Warum so kompliziert?
Inzwischen geht es um die Überbrückungshilfe III, mit der Ceyhan Akin immerhin 90 Prozent seiner Fixkosten erhalten soll. Für den Antrag brauche er aber einen Steuerberater, der wiederum eine teure Schulung absolvieren müsse, deren Kosten er auf seine Kunden verteile. Auch hier soll die Hälfte relativ schnell ausbezahlt werden, hat er von Kollegen erfahren, die anderen 50 Prozent erst nach eingehender Überprüfung. Warum das so umständlich gehandhabt wird, versteht Akin nicht: "Das hätte eigentlich das örtliche Finanzamt komplett in der Hand", meint er. Dort lägen alle relevanten Daten über seinen Betrieb vor. "Dann kann es auch nicht zu Schmu kommen", glaubt der Niedernhaller mit Blick auf die aktuellen Schlagzeilen, nach denen sich Betrüger unter falschen Identitäten Gelder erschlichen haben sollen.
"Keine Überlebenshilfe"
Die Überbrückungshilfe sei ohnehin "keine Überlebenshilfe", schränkt Akin ein. Er selbst könne nicht einmal Hartz IV beantragen, weil seine Frau arbeitet und die Söhne in der Ausbildung sind. "Ich lebe komplett von meinem Ersparten", sagt er. Die Vernunft sage ihm, er solle die Bar aufgeben und lieber Laster oder Bus fahren. "Ich habe dreieinhalb Jahre in den Laden investiert, meine Zeit, meine Liebe", hält Akin dagegen.

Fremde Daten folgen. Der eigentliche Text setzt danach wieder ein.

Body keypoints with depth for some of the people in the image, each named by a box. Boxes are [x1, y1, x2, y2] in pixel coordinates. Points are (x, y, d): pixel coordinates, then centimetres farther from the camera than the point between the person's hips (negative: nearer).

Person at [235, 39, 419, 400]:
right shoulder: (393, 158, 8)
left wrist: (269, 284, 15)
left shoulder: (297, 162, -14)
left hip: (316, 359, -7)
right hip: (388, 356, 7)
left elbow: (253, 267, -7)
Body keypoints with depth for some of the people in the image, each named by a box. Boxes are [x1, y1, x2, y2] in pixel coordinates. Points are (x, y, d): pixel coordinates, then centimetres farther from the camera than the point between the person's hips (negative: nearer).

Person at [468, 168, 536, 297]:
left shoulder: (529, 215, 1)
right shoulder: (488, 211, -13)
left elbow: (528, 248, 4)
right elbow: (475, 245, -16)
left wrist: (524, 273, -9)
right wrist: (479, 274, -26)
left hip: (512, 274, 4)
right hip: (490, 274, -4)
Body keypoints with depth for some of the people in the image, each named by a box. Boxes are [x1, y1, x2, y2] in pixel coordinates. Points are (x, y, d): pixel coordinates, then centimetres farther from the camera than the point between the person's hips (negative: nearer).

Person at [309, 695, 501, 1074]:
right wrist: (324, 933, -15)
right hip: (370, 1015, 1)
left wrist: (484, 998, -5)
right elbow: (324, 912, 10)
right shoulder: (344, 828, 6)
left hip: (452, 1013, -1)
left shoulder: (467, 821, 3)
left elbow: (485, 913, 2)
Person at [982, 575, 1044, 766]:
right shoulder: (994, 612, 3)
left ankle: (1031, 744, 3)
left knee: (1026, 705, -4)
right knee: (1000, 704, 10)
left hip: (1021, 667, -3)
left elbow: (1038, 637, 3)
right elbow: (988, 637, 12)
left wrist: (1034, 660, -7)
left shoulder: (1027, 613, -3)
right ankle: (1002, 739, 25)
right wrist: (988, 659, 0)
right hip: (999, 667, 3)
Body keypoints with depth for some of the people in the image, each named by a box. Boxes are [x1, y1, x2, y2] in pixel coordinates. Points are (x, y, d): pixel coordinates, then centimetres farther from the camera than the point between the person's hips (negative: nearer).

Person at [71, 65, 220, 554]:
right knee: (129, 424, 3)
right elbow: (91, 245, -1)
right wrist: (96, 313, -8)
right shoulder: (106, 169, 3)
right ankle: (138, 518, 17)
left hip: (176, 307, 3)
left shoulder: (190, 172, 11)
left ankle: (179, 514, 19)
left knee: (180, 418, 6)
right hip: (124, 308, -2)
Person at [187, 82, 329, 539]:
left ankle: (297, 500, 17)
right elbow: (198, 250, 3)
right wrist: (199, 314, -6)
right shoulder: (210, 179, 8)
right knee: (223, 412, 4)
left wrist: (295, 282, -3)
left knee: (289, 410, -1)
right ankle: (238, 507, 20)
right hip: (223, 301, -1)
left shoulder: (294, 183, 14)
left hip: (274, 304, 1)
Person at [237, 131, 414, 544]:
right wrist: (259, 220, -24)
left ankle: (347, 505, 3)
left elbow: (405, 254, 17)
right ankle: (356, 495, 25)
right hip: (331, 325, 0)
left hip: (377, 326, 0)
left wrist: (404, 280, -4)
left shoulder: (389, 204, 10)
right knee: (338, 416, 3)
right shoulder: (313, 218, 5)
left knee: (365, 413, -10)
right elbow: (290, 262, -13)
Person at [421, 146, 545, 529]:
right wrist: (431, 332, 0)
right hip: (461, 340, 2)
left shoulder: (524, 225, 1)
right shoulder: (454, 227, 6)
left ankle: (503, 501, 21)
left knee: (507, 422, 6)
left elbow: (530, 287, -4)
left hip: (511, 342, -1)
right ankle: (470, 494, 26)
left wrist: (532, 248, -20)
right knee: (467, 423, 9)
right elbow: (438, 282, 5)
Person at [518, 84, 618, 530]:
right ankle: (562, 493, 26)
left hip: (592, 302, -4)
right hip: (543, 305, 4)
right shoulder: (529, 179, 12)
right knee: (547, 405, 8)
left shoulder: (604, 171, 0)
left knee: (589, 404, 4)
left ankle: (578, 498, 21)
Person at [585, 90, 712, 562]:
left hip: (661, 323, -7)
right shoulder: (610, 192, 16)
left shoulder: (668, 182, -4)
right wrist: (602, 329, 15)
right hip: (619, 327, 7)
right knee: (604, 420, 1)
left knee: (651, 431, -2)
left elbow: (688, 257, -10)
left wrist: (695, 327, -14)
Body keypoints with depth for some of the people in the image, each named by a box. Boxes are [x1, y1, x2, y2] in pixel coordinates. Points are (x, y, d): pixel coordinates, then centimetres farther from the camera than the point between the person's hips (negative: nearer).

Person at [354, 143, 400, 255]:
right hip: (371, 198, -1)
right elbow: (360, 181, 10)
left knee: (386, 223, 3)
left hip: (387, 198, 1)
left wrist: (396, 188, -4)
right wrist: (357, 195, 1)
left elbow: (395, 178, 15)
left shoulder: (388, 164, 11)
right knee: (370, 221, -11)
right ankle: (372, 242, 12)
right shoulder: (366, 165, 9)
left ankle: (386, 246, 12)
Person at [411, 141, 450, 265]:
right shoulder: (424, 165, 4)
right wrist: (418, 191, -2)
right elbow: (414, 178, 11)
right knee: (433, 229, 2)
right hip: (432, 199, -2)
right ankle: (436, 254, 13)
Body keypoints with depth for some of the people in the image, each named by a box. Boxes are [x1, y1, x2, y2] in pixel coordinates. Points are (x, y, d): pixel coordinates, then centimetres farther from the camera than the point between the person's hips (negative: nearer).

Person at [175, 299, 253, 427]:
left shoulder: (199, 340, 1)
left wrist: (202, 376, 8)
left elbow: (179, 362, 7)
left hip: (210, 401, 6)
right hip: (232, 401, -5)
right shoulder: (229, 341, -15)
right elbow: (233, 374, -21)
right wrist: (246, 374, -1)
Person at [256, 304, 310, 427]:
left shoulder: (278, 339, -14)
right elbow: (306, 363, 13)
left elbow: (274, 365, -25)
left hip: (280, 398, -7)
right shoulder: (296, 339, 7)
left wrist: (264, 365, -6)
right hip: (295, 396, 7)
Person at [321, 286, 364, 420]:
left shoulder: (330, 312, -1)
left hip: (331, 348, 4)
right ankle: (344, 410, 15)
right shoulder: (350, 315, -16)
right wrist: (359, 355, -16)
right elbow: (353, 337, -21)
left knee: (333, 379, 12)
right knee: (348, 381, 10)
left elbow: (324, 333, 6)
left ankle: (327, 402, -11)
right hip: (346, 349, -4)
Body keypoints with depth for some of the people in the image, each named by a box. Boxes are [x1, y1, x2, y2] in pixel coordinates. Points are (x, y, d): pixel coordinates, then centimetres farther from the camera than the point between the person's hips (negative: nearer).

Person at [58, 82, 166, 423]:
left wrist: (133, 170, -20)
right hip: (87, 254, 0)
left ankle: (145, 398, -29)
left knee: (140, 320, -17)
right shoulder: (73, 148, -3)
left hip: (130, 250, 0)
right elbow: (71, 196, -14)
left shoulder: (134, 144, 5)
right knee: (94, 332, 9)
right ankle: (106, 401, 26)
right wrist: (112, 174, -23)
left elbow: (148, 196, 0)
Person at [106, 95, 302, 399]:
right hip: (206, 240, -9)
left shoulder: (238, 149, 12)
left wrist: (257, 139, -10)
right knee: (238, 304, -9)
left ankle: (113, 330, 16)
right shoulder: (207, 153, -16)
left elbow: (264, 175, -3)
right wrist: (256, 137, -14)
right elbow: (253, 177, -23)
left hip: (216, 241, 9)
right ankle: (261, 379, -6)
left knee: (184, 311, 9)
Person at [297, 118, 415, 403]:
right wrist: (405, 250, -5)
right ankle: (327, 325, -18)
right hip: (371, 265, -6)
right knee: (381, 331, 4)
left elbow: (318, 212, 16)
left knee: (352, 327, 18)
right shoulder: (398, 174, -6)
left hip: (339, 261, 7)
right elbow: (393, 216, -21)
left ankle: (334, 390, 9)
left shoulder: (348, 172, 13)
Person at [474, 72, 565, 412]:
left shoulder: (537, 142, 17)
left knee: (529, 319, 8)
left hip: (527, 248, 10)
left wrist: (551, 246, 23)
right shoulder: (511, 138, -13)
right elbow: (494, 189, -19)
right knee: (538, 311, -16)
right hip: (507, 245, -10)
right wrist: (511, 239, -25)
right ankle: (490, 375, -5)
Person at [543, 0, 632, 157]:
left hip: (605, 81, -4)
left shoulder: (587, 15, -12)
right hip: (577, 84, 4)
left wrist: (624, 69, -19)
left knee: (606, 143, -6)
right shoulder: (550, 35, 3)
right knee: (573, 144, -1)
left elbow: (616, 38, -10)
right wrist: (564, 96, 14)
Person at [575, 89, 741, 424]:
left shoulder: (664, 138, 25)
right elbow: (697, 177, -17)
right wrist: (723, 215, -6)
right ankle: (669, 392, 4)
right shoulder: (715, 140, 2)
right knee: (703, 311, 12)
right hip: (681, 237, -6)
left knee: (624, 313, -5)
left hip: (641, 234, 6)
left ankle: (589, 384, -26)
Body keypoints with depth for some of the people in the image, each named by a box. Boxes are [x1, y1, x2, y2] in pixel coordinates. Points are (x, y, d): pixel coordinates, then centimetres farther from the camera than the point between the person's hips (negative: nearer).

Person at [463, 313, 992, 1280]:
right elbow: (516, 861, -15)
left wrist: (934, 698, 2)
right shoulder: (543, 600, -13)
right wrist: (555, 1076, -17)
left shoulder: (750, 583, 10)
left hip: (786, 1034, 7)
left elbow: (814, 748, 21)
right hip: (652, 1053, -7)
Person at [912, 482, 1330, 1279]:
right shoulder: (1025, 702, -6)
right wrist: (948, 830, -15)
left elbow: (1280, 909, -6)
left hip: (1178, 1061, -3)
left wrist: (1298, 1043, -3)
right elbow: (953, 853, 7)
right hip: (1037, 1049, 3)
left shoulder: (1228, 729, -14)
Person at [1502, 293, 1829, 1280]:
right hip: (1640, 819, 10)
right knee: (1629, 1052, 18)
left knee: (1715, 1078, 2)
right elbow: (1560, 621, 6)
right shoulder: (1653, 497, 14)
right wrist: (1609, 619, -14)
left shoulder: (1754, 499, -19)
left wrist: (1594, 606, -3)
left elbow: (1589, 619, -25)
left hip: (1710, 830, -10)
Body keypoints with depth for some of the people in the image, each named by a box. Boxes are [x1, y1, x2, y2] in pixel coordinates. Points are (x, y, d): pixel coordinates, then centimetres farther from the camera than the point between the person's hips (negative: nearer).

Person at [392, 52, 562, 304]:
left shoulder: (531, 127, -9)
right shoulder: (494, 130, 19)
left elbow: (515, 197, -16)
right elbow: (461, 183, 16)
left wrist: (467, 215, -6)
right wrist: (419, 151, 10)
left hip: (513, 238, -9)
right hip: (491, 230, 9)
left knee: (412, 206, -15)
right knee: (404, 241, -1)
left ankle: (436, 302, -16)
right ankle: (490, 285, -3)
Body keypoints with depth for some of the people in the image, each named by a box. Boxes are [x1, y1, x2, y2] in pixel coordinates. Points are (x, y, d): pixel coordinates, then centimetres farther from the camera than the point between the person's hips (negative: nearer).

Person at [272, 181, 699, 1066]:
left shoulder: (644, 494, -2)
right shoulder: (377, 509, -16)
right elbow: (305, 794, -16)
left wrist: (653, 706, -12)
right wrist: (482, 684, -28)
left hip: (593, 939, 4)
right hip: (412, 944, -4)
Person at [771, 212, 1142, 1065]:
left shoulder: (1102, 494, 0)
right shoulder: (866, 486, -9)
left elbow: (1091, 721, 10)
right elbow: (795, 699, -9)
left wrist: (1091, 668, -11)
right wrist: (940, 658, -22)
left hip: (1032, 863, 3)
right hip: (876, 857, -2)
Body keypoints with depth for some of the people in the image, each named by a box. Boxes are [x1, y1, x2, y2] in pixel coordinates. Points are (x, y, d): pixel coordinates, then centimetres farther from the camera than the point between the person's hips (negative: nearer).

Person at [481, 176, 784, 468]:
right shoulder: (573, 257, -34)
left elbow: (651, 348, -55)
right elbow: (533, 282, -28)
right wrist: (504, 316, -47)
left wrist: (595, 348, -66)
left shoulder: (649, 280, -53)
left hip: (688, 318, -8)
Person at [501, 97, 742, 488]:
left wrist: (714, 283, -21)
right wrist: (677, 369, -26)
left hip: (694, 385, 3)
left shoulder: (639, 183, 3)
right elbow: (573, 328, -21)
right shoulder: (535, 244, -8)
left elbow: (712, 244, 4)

Auch von der Stadt allein gelassen
Was dem Gastronomen "extrem aufstößt", ist, dass auch die Kommunen "keine Hilfe anbieten". Kein Anruf, kein Brief von der Stadt, sagt er, "die wissen doch, dass der Bund im Verzug ist". So fühlt Akin sich auch dieser Hinsicht "allein gelassen". Die Hoffnung hat er trotzdem noch nicht ganz aufgegeben. Seine Vorstellung: Möglichst schnell öffnen, ohne teure Schnelltests oder Voranmeldung, aber ähnlich wie vergangenes Jahr mit Hygienekonzept, Desinfektion und Gästebuch, "von mir aus mit Maske bis an den Tisch" - in diesen sauren Apfel, da ist er sicher, beißen Wirte und Kunden gerne.